(continued from Part 7; images are my father's work.)
By my father's childhood home , c.2008 |
I admired my father’s sketches… and in my adult life, he enthusiastically appreciated mine. But there was still the desire to hear my father’s approval whenever I showed him what I had accomplished at the end of a day sketching.
As my father battled cancer, I visited him from Canada three times. With each visit, my impulse to sketch the city of Nagasaki – my father’s home town—intensified as the desire to know more about my father grew with the reality of his impending death. I sketched as much as I could on my trips, and delighted in showing the results the next day by his hospital bed, discussing the exact location and other experiences, encounters, and details. Often, these led him to reminisce about his own memories in the city.

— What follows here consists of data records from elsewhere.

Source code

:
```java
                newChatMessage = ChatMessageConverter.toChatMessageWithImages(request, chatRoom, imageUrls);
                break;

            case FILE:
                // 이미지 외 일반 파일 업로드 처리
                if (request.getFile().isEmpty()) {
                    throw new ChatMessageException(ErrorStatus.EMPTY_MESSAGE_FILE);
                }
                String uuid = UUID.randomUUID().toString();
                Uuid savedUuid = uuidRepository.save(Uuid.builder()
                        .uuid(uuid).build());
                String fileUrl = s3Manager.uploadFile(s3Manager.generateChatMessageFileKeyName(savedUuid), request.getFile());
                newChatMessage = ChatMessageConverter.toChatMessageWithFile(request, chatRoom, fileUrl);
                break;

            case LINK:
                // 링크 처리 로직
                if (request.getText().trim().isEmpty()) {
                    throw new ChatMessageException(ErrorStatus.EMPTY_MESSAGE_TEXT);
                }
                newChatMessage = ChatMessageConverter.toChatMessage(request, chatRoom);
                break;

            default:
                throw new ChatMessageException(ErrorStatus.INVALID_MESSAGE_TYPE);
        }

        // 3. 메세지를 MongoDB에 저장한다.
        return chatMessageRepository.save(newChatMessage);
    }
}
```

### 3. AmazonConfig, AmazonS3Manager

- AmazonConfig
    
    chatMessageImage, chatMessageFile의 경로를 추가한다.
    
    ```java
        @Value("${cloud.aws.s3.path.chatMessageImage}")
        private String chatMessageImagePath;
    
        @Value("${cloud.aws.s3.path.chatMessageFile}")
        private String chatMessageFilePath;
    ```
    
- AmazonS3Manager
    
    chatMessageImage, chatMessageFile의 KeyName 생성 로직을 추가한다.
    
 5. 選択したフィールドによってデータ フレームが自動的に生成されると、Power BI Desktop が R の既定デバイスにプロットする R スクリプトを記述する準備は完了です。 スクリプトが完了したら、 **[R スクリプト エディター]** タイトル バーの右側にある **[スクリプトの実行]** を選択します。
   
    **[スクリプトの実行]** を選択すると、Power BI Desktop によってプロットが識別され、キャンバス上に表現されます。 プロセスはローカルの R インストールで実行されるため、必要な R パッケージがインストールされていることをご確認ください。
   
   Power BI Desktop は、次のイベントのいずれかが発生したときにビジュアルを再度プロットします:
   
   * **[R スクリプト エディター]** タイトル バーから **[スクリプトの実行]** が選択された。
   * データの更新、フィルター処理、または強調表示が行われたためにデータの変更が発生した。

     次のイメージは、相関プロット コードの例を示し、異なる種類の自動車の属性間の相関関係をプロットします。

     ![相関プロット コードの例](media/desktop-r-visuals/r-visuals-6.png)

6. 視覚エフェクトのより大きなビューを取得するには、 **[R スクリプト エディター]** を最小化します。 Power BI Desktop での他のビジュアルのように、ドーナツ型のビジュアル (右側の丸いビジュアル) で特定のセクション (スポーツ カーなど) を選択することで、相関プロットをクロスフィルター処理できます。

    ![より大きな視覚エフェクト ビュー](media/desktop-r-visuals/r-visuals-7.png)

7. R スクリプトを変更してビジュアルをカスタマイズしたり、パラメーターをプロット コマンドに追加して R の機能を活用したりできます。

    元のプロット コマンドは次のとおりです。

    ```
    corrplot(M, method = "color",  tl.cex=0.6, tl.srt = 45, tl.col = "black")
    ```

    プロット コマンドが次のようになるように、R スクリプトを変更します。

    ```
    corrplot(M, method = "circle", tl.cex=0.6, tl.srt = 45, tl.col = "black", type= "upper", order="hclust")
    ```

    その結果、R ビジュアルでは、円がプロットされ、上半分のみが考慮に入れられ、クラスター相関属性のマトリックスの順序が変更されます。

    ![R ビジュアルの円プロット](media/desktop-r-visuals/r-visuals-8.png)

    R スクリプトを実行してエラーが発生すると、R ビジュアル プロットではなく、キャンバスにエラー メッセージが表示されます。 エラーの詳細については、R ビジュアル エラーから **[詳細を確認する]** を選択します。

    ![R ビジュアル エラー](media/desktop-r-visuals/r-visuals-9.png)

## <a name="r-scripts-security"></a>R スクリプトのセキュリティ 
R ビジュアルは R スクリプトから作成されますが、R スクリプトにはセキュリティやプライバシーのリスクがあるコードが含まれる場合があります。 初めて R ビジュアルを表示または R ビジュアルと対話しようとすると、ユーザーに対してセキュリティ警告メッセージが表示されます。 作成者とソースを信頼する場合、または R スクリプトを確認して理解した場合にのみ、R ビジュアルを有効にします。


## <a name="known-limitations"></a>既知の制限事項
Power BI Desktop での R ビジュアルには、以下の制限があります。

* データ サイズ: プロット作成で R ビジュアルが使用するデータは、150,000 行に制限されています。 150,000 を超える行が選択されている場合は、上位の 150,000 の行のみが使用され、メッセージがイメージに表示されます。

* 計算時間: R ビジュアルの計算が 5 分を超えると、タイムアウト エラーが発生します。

His fondest memories were about the home in the now-historic Minamiyamate neighbourhood of Nagasaki where he grew up, and the adjacent narrow stone-paved lane that frames a wonderful vista towards Nagasaki Bay. This was the last place he visited.
By my fourth and last trip, my father would no longer be around to discuss my walks around town and his own intimate memories... I miss these conversations, and still have momentary impulses to scan and e-mail sketches to him after a good sketching day.
I left photocopies of all my sketches with my father at each visit. After the funeral, I learned that (true to his deskwork-centred managerial career) while he was still lucid, he catalogued all my Nagasaki sketches in hand written lists, complete with the date of execution, size, medium, and location (which he had remembered). I was touched.